### HOW TO COMPLETE THIS TASK
Reproduce the review of Cordillera de los Suenos below word for word, from its opening credits line through its final sentence.
*** Opening SELECTED TEXT ***
Dir: Patricio Guzman | DoP: Samuel Lahu | Chile, 97′
Patricio Guzman completes the trilogy on his native Chile with this follow-up to The Pearl Button (2015) and Nostalgia for the Light ((2010).
Since moving to Paris over 40 years ago, well-known documentarian Patricio Guzman admits to feeling an outsider on returning to the country of his birth. This latest Cordillera de los Suenos is probably the most politically engaged of the trio with echoes of his seminal work The Battle of Chile (1975-79), but also possibly the least engaging. The mournful reminiscence touches on the relationship between Chile’s history and the natural world but the lively interviews with sculptors and artists whose work focuses on the Andes, soon give way to video footage of the brutal Pinochet years recorded by the prolific photographer Pablo Sala who first began his work in the 1980s and has been filming public life in Chile ever since.
*** Closing SELECTED TEXT ***
*** Opening COLLECTED DATA ***
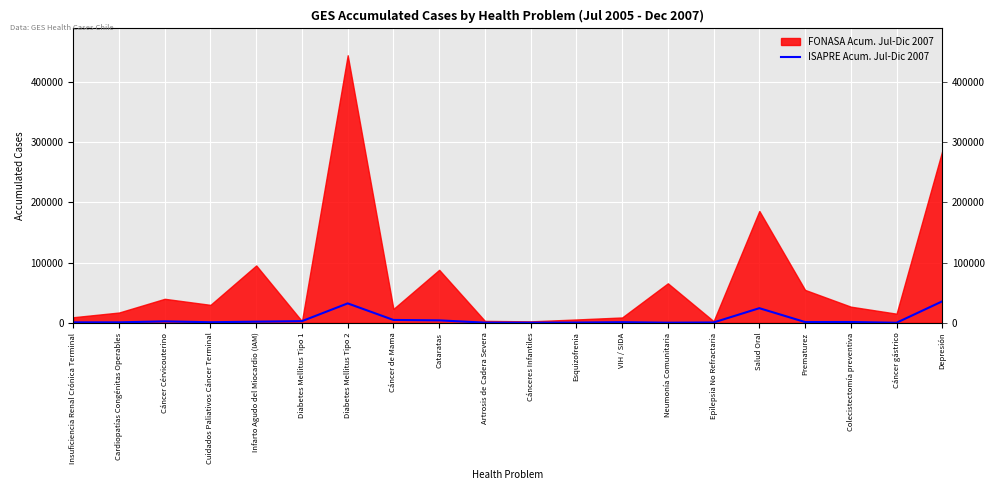

True or false: there are more than 2 points higher than both neighbors.

True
*** Closing COLLECTED DATA ***
### ANSWER BELOW
Dir: Patricio Guzman | DoP: Samuel Lahu | Chile, 97′
Patricio Guzman completes the trilogy on his native Chile with this follow-up to The Pearl Button (2015) and Nostalgia for the Light ((2010).
Since moving to Paris over 40 years ago, well-known documentarian Patricio Guzman admits to feeling an outsider on returning to the country of his birth. This latest Cordillera de los Suenos is probably the most politically engaged of the trio with echoes of his seminal work The Battle of Chile (1975-79), but also possibly the least engaging. The mournful reminiscence touches on the relationship between Chile’s history and the natural world but the lively interviews with sculptors and artists whose work focuses on the Andes, soon give way to video footage of the brutal Pinochet years recorded by the prolific photographer Pablo Sala who first began his work in the 1980s and has been filming public life in Chile ever since.